Satanic Courage

Satanic Courage April 29, 2009

One reader asks:

I hate it that torture has become a Movement Conservative issue. My last reading of Edmund Burke found nothing that would justify torture as any sort of conservative value.

While I believe that it should be discussed, how in the world did torture suddenly become part of our repertoire?

While Tom Kreitzberg is pondering:

Why is the ticking time bomb question so universally irresistible?

Answer: Because we are terrified of 9/11 and would crawl through sewers to avert another one.

It owes something to the psychological logic of Moloch-worship, the notion that getting morally and spiritually serious means being willing to sacrifice what makes you most human in order to placate the hard gods of this world and survive. I highly doubt the practitioners of ancient human sacrifice *liked* what they were doing. But they formed the notion that you had to ‘ow you say, “go to the Dark Side” in order to “mean business”.

I recall a priest once mentioning “the pride that is the opposite of courage.” It is an arresting remark.
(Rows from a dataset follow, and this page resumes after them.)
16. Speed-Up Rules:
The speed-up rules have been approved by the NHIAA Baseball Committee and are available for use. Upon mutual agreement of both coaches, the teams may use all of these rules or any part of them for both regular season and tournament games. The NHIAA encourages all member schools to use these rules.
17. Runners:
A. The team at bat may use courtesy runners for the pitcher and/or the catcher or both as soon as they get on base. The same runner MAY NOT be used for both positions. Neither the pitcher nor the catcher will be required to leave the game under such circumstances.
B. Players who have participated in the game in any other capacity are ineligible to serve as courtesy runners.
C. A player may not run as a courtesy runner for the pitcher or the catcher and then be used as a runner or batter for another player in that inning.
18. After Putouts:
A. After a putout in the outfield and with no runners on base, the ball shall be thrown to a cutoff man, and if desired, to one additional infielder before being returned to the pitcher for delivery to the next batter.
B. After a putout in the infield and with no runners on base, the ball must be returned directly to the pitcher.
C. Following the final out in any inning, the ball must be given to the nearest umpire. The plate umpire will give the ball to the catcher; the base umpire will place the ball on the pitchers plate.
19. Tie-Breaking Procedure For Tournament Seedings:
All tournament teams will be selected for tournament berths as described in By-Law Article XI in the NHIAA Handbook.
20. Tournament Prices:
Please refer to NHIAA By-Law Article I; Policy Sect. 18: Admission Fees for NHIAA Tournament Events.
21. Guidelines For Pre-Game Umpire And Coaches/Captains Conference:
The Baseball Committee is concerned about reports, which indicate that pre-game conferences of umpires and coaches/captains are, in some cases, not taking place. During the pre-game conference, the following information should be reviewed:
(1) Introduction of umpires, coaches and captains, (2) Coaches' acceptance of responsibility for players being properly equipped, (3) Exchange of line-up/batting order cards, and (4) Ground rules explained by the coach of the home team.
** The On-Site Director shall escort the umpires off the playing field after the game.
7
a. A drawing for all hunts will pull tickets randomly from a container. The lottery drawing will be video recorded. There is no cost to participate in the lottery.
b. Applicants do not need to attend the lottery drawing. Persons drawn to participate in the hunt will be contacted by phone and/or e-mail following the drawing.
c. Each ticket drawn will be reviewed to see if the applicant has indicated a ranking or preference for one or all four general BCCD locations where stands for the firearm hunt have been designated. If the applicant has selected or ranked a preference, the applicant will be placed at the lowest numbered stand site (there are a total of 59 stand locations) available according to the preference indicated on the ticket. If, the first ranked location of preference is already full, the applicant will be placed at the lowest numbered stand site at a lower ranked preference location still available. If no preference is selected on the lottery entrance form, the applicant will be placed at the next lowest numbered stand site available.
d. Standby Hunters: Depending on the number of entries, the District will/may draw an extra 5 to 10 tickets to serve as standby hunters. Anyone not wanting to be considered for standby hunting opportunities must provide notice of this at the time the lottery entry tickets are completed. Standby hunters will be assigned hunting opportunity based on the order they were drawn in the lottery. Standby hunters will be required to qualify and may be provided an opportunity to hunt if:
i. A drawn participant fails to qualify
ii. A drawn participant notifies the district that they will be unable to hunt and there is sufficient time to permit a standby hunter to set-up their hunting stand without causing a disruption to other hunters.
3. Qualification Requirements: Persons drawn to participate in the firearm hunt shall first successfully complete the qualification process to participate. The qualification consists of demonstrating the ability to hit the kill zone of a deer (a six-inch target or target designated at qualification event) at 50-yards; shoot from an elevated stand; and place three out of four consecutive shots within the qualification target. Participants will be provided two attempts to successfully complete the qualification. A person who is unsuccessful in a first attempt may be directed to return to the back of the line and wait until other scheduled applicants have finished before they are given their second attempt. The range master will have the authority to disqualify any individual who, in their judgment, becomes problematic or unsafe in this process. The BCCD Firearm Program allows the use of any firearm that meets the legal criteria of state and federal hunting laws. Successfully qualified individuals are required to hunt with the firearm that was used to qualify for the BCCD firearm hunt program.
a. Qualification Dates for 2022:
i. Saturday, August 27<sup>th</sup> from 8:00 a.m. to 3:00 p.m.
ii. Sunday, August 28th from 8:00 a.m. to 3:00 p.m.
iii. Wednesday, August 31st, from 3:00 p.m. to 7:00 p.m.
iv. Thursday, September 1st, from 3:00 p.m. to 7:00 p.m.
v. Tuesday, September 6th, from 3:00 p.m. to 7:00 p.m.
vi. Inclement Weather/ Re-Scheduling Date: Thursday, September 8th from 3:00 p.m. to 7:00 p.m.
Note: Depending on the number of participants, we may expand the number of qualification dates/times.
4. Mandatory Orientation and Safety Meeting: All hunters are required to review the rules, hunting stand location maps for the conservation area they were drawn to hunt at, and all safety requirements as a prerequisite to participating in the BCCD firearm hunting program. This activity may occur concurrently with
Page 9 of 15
There does, in pro-torture rhetoric, often occur the refrain of “realism” (meaning “fantasy scenarios”) and “courage” (meaning “steeling yourself to be brutally immoral”). I remember reading over Himmler’s speeches to SS troops, urging them on to have the “courage” to continue slaughtering innocent people in hypothermia experiments because the needs of the war effort demanded that it be done for a good end (saving German pilots from hypothermia). He tells them not to listen to the pantywaist counsels Christian moral exhibitionists who don’t understand that such things *must* be done in war, etc. I was struck then, as now, with the odd confusion of courage with brutal immorality.

Reminds me of Pieper’s comments on the four cardinal virtues and the order in which they are prioritized. Without prudence, justice and temperance, fortitude can be a real killer.